## [BRIEF]
Retype the full listing without altering anything.

## [TASK MATERIAL]
****************
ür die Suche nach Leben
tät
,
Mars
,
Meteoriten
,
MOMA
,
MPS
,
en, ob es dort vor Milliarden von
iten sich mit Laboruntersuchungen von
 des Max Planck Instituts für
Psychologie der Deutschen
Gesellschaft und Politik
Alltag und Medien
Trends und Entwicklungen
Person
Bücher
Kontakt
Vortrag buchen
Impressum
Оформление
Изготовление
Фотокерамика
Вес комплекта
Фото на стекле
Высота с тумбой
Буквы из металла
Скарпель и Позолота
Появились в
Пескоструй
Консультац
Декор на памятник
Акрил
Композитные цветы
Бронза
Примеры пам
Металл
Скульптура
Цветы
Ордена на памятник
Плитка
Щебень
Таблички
****************
## [EXERCISE ANSWER]
ür die Suche nach Leben
tät
,
Mars
,
Meteoriten
,
MOMA
,
MPS
,
en, ob es dort vor Milliarden von
iten sich mit Laboruntersuchungen von
 des Max Planck Instituts für
Psychologie der Deutschen
Gesellschaft und Politik
Alltag und Medien
Trends und Entwicklungen
Person
Bücher
Kontakt
Vortrag buchen
Impressum
Оформление
Изготовление
Фотокерамика
Вес комплекта
Фото на стекле
Высота с тумбой
Буквы из металла
Скарпель и Позолота
Появились в
Пескоструй
Консультац
Декор на памятник
Акрил
Композитные цветы
Бронза
Примеры пам
Металл
Скульптура
Цветы
Ордена на памятник
Плитка
Щебень
Таблички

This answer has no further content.